TASK DESCRIPTION ▸ Copy out the entries from the start of the records through the line containing "Lario Volvo", including both ends. Omit the pictures from your copy.

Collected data
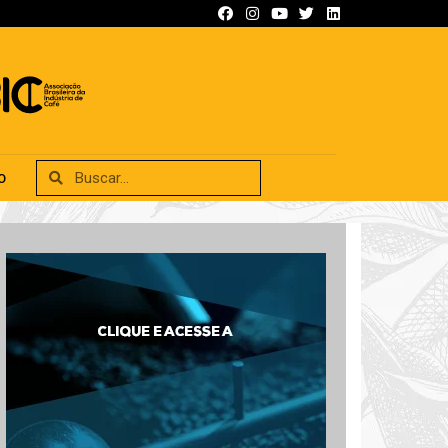
SIFICADOS
ANUNCIE
CONTATO
O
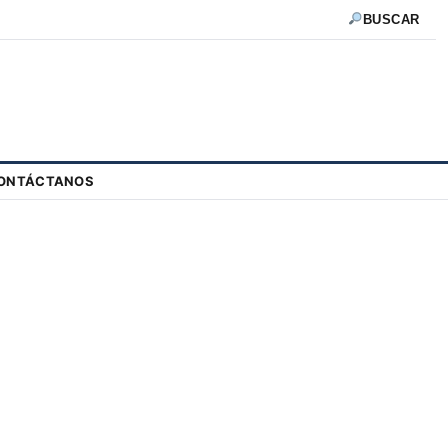
BUSCAR
ONTÁCTANOS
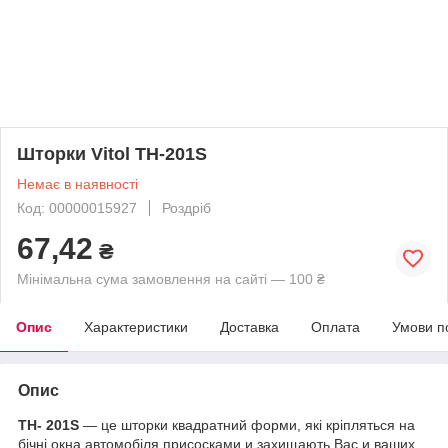
Шторки Vitol TH-201S
Немає в наявності
Код: 00000015927
Роздріб
67,42
₴
Мінімальна сума замовлення на сайті — 100 ₴
Опис
Характеристики
Доставка
Оплата
Умови п
Опис
TH
-
201S
―
це
шторки
квадратний
форми,
які
кріпляться
на
бічні
окна
автомобіля
присосками
и
захищають
Вас
и
ваших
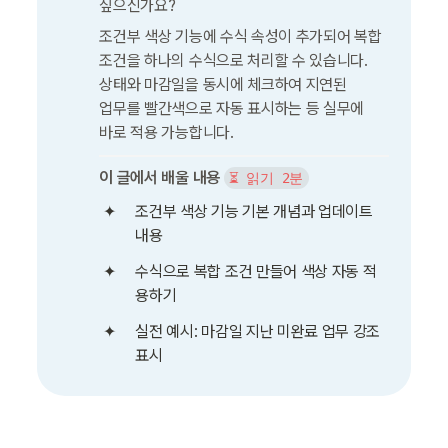
싶으신가요?
조건부 색상 기능에 수식 속성이 추가되어 복합 
조건을 하나의 수식으로 처리할 수 있습니다. 
상태와 마감일을 동시에 체크하여 지연된 
업무를 빨간색으로 자동 표시하는 등 실무에 
바로 적용 가능합니다.
이 글에서 배울 내용
⏳ 읽기 2분
조건부 색상 기능 기본 개념과 업데이트 
내용
수식으로 복합 조건 만들어 색상 자동 적
용하기
실전 예시: 마감일 지난 미완료 업무 강조 
표시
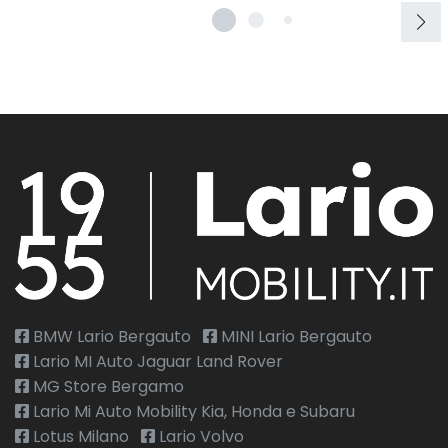
BMW Lario Bergauto
MINI Lario Bergauto
Lario MI Auto Jaguar Land Rover
MG Store Bergamo
Lario Mi Auto Mobility Kia, Honda e Subaru
Lotus Milano
Lario Volvo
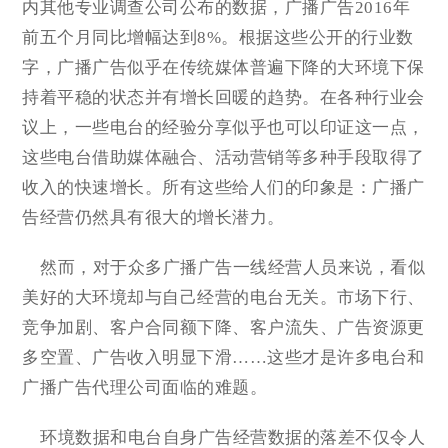
内其他专业调查公司公布的数据，广播广告2016年
前五个月同比增幅达到8%。根据这些公开的行业数
字，广播广告似乎在传统媒体普遍下降的大环境下保
持着平稳的状态并有增长回暖的趋势。在各种行业会
议上，一些电台的经验分享似乎也可以印证这一点，
这些电台借助媒体融合、活动营销等多种手段取得了
收入的快速增长。所有这些给人们的印象是：广播广
告经营仍然具有很大的增长潜力。
然而，对于众多广播广告一线经营人员来说，看似
美好的大环境却与自己经营的电台无关。市场下行、
竞争加剧、客户合同额下降、客户流失、广告资源更
多空置、广告收入明显下滑……这些才是许多电台和
广播广告代理公司面临的难题。
环境数据和电台自身广告经营数据的落差不仅令人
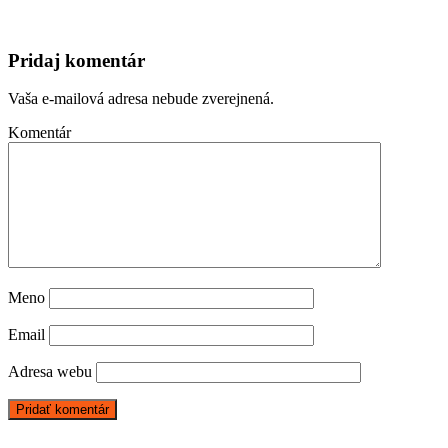
Pridaj komentár
Vaša e-mailová adresa nebude zverejnená.
Komentár
Meno
Email
Adresa webu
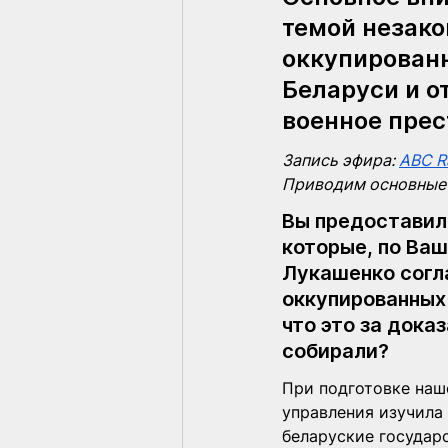
темой незако
оккупированн
Беларуси и о
военное пре
Запись эфира: 
ABC Ra
Приводим основные 
Вы предоставил
которые, по Ваш
Лукашенко согла
оккупированных
что это за дока
собирали?  
При подготовке наш
управления изучила
беларуские государ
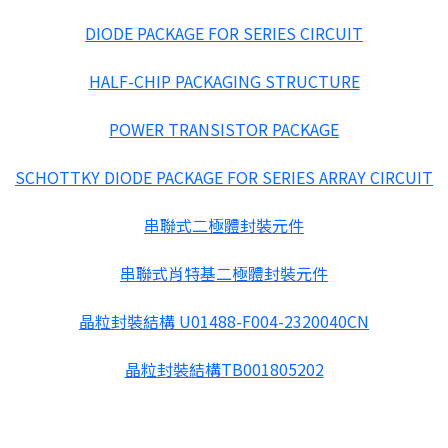
DIODE PACKAGE FOR SERIES CIRCUIT
HALF-CHIP PACKAGING STRUCTURE
POWER TRANSISTOR PACKAGE
SCHOTTKY DIODE PACKAGE FOR SERIES ARRAY CIRCUIT
串聯式二極體封裝元件
串聯式肖特基二極體封裝元件
晶粒封裝結構 U01488-F004-2320040CN
晶粒封裝結構TB001805202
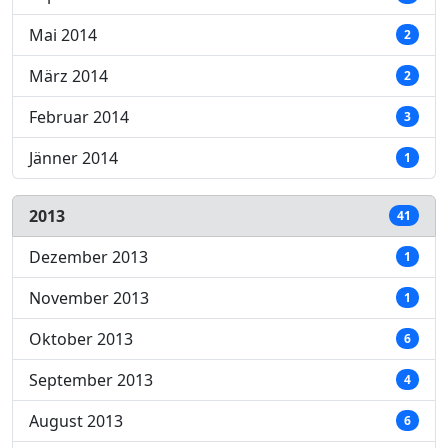
Mai 2014
2
März 2014
2
Februar 2014
3
Jänner 2014
1
2013
41
Dezember 2013
1
November 2013
1
Oktober 2013
6
September 2013
4
August 2013
6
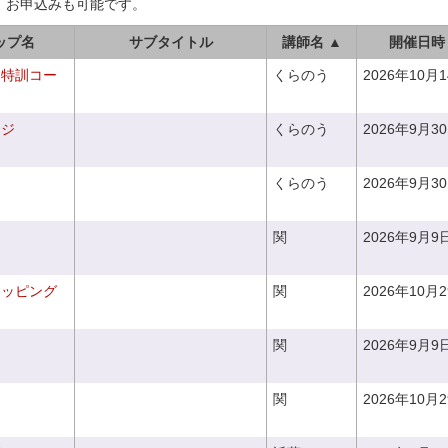
、お申込みも可能です。
ップ名
サブタイトル
講師名 ▲
開催日時
り特訓コー
くらのう
2026年10月
ンジ
くらのう
2026年9月3
くらのう
2026年9月3
関
2026年9月9
ラッピング
関
2026年10月
関
2026年9月9
関
2026年10月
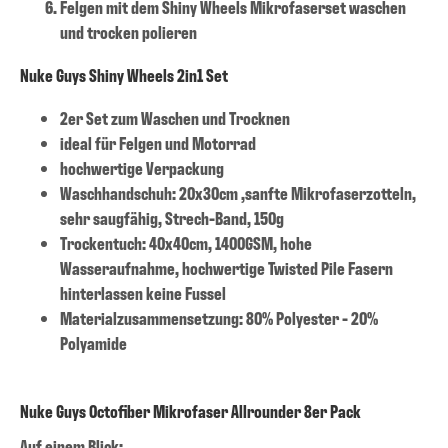
Felgen mit dem Shiny Wheels Mikrofaserset waschen
und trocken polieren
Nuke Guys Shiny Wheels 2in1 Set
2er Set zum Waschen und Trocknen
ideal für Felgen und Motorrad
hochwertige Verpackung
Waschhandschuh: 20x30cm ,sanfte Mikrofaserzotteln,
sehr saugfähig, Strech-Band, 150g
Trockentuch: 40x40cm, 1400GSM, hohe
Wasseraufnahme, hochwertige Twisted Pile Fasern
hinterlassen keine Fussel
Materialzusammensetzung: 80% Polyester - 20%
Polyamide
Nuke Guys Octofiber Mikrofaser Allrounder 8er Pack
Auf einem Blick:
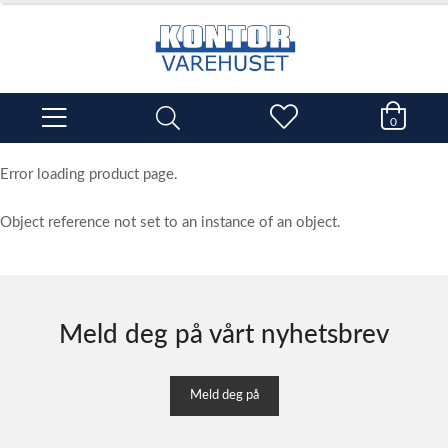
0
Error loading product page.
Object reference not set to an instance of an object.
Meld deg på vårt nyhetsbrev
Meld deg på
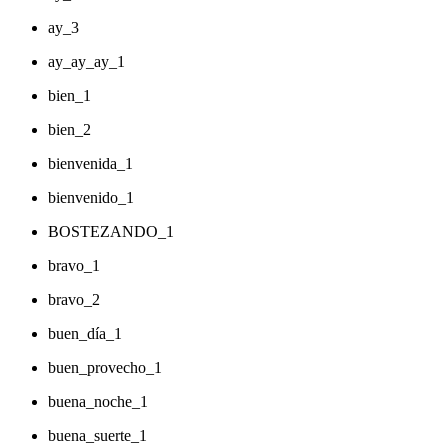
ay_3
ay_ay_ay_1
bien_1
bien_2
bienvenida_1
bienvenido_1
BOSTEZANDO_1
bravo_1
bravo_2
buen_día_1
buen_provecho_1
buena_noche_1
buena_suerte_1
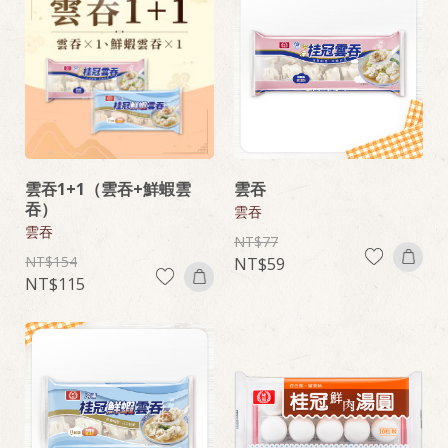
雲吞1+1（雲吞+鮮蝦雲
雲吞
吞）
雲吞
雲吞
77
154
59
115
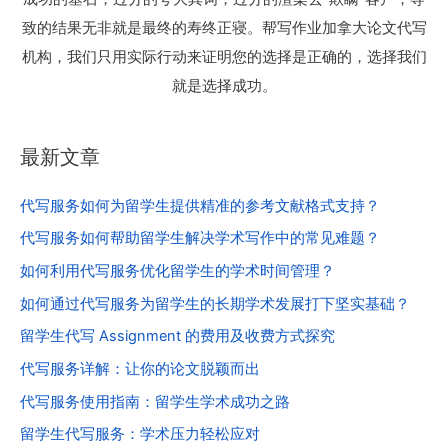
致的结果无非就是最终的寿终正寝。帮写作业加拿大论文代写
机构，我们只用实际行动来证明您的选择是正确的，选择我们
就是选择成功。
最新文章
代写服务如何为留学生提供精准的参考文献格式支持？
代写服务如何帮助留学生解决学术写作中的常见难题？
如何利用代写服务优化留学生的学术时间管理？
如何通过代写服务为留学生的长期学术发展打下坚实基础？
留学生代写 Assignment 的费用及收费方式探究
代写服务详解：让你的论文脱颖而出
代写服务使用指南：留学生学术成功之路
留学生代写服务：学术压力轻松应对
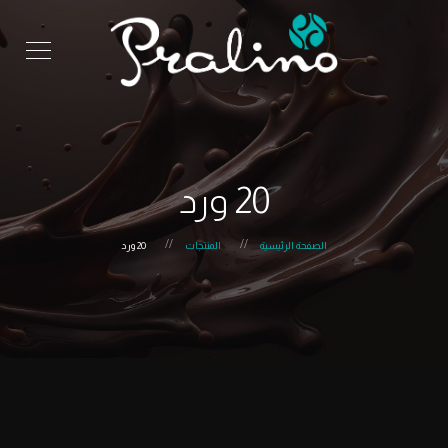
20 ورد
الصفحة الرئيسية
المنتجات
20 ورد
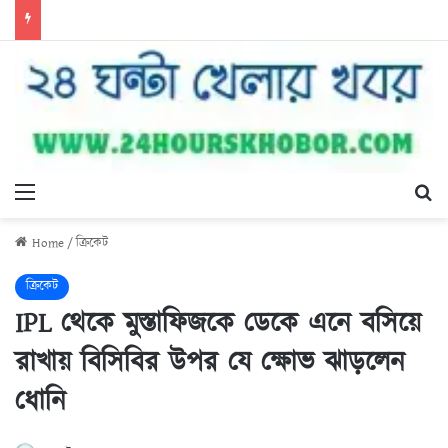
Menu
Se
Home
/
ক্রিকেট
ক্রিকেট
IPL থেকে মুস্তাফিজকে ডেকে এনে বসিয়ে
রাখায় বিসিবির উপর যে ক্ষোভ ঝাড়লেন
ধোনি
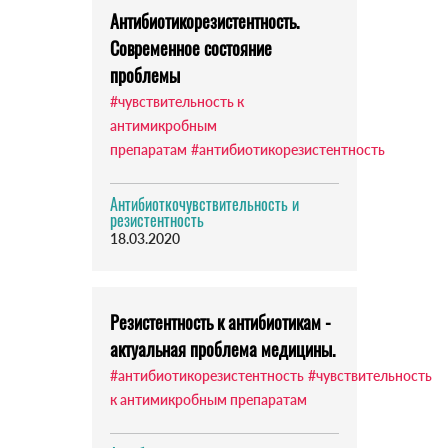
Антибиотикорезистентность.
Современное состояние
проблемы
#чувствительность к
антимикробным
препаратам
#антибиотикорезистентность
Антибиоткочувствительность и
резистентность
18.03.2020
Резистентность к антибиотикам -
актуальная проблема медицины.
#антибиотикорезистентность
#чувствительность
к антимикробным препаратам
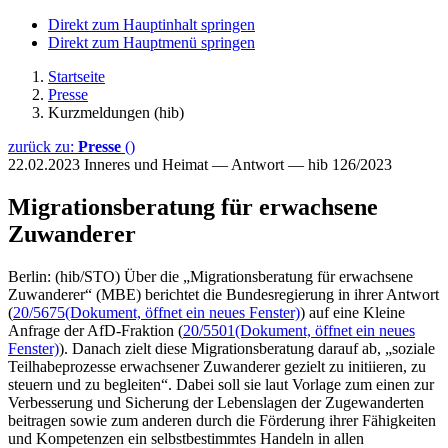
Direkt zum Hauptinhalt springen
Direkt zum Hauptmenü springen
Startseite
Presse
Kurzmeldungen (hib)
zurück zu:
Presse
()
22.02.2023
Inneres und Heimat — Antwort — hib 126/2023
Migrationsberatung für erwachsene
Zuwanderer
Berlin: (hib/STO) Über die „Migrationsberatung für erwachsene
Zuwanderer“ (MBE) berichtet die Bundesregierung in ihrer Antwort
(
20/5675
(Dokument, öffnet ein neues Fenster)
) auf eine Kleine
Anfrage der AfD-Fraktion (
20/5501
(Dokument, öffnet ein neues
Fenster)
). Danach zielt diese Migrationsberatung darauf ab, „soziale
Teilhabeprozesse erwachsener Zuwanderer gezielt zu initiieren, zu
steuern und zu begleiten“. Dabei soll sie laut Vorlage zum einen zur
Verbesserung und Sicherung der Lebenslagen der Zugewanderten
beitragen sowie zum anderen durch die Förderung ihrer Fähigkeiten
und Kompetenzen ein selbstbestimmtes Handeln in allen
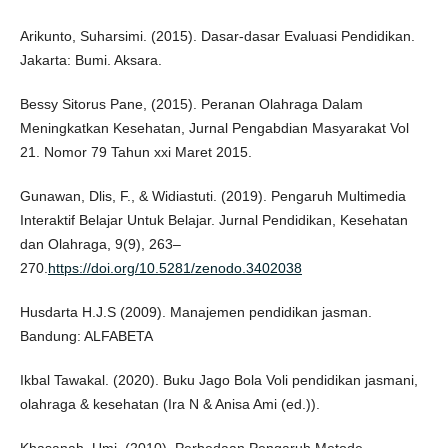
Arikunto, Suharsimi. (2015). Dasar-dasar Evaluasi Pendidikan.
Jakarta: Bumi. Aksara.
Bessy Sitorus Pane, (2015). Peranan Olahraga Dalam
Meningkatkan Kesehatan, Jurnal Pengabdian Masyarakat Vol
21. Nomor 79 Tahun xxi Maret 2015.
Gunawan, Dlis, F., & Widiastuti. (2019). Pengaruh Multimedia
Interaktif Belajar Untuk Belajar. Jurnal Pendidikan, Kesehatan
dan Olahraga, 9(9), 263–
270.
https://doi.org/10.5281/zenodo.3402038
Husdarta H.J.S (2009). Manajemen pendidikan jasman.
Bandung: ALFABETA
Ikbal Tawakal. (2020). Buku Jago Bola Voli pendidikan jasmani,
olahraga & kesehatan (Ira N & Anisa Ami (ed.)).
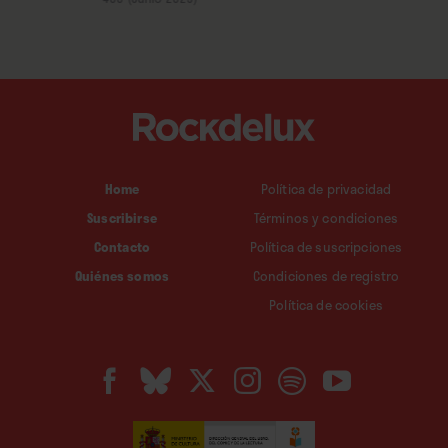
Home
Política de privacidad
Suscribirse
Términos y condiciones
Contacto
Política de suscripciones
Quiénes somos
Condiciones de registro
Política de cookies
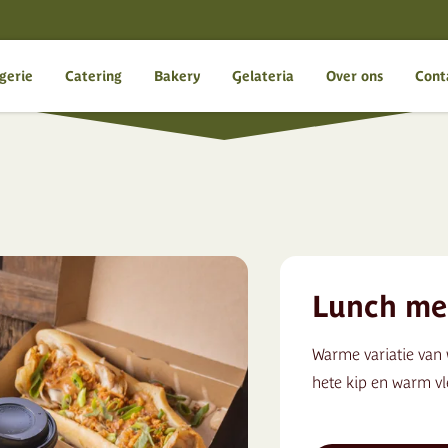
gerie
Catering
Bakery
Gelateria
Over ons
Cont
Lunch me
Warme variatie van 
hete kip en warm vl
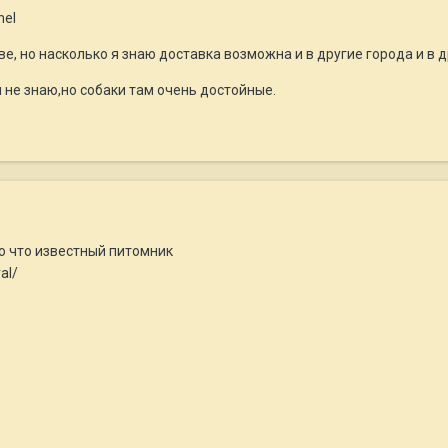
nel
е, но насколько я знаю доставка возможна и в другие города и в д
 не знаю,но собаки там очень достойные.
ю что известный питомник
al/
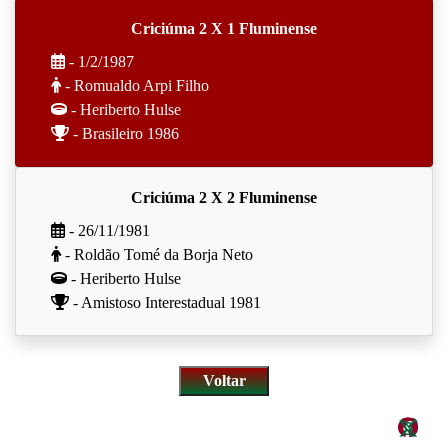
Criciúma 2 X 1 Fluminense
- 1/2/1987
- Romualdo Arpi Filho
- Heriberto Hulse
- Brasileiro 1986
Criciúma 2 X 2 Fluminense
- 26/11/1981
- Roldão Tomé da Borja Neto
- Heriberto Hulse
- Amistoso Interestadual 1981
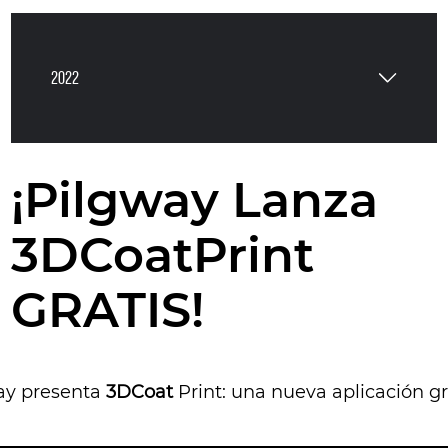
2022
¡Pilgway Lanza
3DCoatPrint
GRATIS!
ay presenta
3DCoat
Print: una nueva aplicación gr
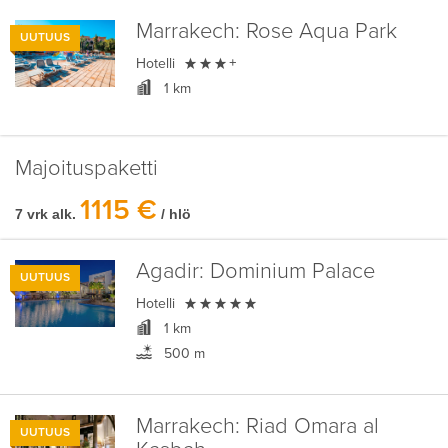
Marrakech:
Rose Aqua Park
UUTUUS

Hotelli
+
1 km
Majoituspaketti
1115 €
7 vrk alk.
/ hlö
Agadir:
Dominium Palace
UUTUUS

Hotelli
1 km
500 m
Marrakech:
Riad Omara al
UUTUUS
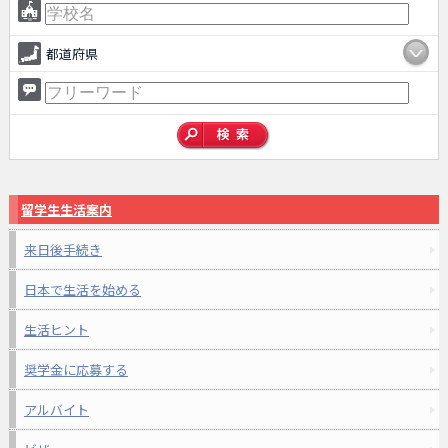
都道府県
留学生生活案内
来日後手続き
日本で生活を始める
生活ヒント
奨学金に応募する
アルバイト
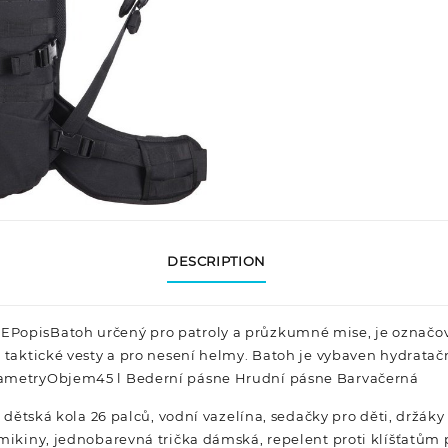
DESCRIPTION
PopisBatoh určený pro patroly a průzkumné mise, je označova
í taktické vesty a pro nesení helmy. Batoh je vybaven hydra
rametryObjem45 l Bederní pásne Hrudní pásne Barvačerná
, dětská kola 26 palců, vodní vazelína, sedačky pro děti, držáky
mikiny, jednobarevná trička dámská, repelent proti klíšťatům 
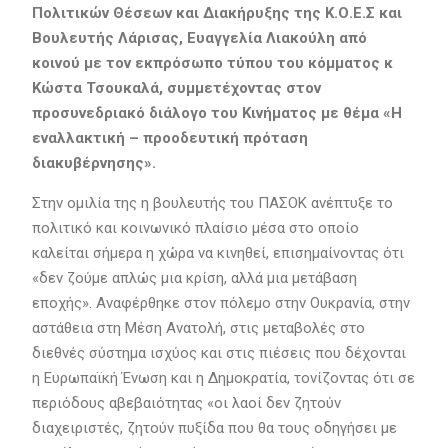
Πολιτικών Θέσεων και Διακήρυξης της Κ.Ο.Ε.Σ
και
Βουλευτής Λάρισας, Ευαγγελία Λιακούλη
από
κοινού με τον εκπρόσωπο τύπου
του κόμματος
κ
Κώστα Τσουκαλά
,
συμμετέχοντας στον
προσυνεδριακό διάλογο του Κινήματος με θέμα «Η
εναλλακτική – προοδευτική πρ
όταση
διακυβέρνησης».
Στην ομιλία της η βουλευτής του ΠΑΣΟΚ ανέπτυξε το
πολιτικό και κοινωνικό πλαίσιο μέσα στο οποίο
καλείται σήμερα η χώρα να κινηθεί, επισημαίνοντας ότι
«δεν ζούμε απλώς μια κρίση, αλλά μια μετάβαση
εποχής». Αναφέρθηκε στον πόλεμο στην Ουκρανία, στην
αστάθεια στη Μέση Ανατολή, στις μεταβολές στο
διεθνές σύστημα ισχύος και στις πιέσεις που δέχονται
η Ευρωπαϊκή Ένωση και η Δημοκρατία, τονίζοντας ότι σε
περιόδους αβεβαιότητας «οι λαοί δεν ζητούν
διαχειριστές, ζητούν πυξίδα που θα τους οδηγήσει με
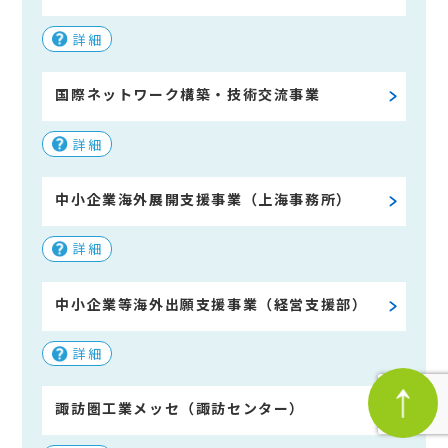
詳細
国際ネットワーク構築・技術交流事業
詳細
中小企業海外展開支援事業（上海事務所）
詳細
中小企業等海外出願支援事業（経営支援部）
詳細
諏訪圏工業メッセ（諏訪センター）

ANSWER SECTION ▸
SIFICADOS
ANUNCIE
CONTATO
O
BUSCAR
ONTÁCTANOS
Шторки Vitol TH-201S
Немає в наявності
Код: 00000015927
Роздріб
67,42
₴
Мінімальна сума замовлення на сайті — 100 ₴
Опис
Характеристики
Доставка
Оплата
Умови п
Опис
TH
-
201S
―
це
шторки
квадратний
форми,
які
кріпляться
на
бічні
окна
автомобіля
присосками
и
захищають
Вас
и
ваших
싶으신가요?
조건부 색상 기능에 수식 속성이 추가되어 복합 
조건을 하나의 수식으로 처리할 수 있습니다. 
상태와 마감일을 동시에 체크하여 지연된 
업무를 빨간색으로 자동 표시하는 등 실무에 
바로 적용 가능합니다.
이 글에서 배울 내용
⏳ 읽기 2분
조건부 색상 기능 기본 개념과 업데이트 
내용
수식으로 복합 조건 만들어 색상 자동 적
용하기
실전 예시: 마감일 지난 미완료 업무 강조 
표시
BMW Lario Bergauto
MINI Lario Bergauto
Lario MI Auto Jaguar Land Rover
MG Store Bergamo
Lario Mi Auto Mobility Kia, Honda e Subaru
Lotus Milano
Lario Volvo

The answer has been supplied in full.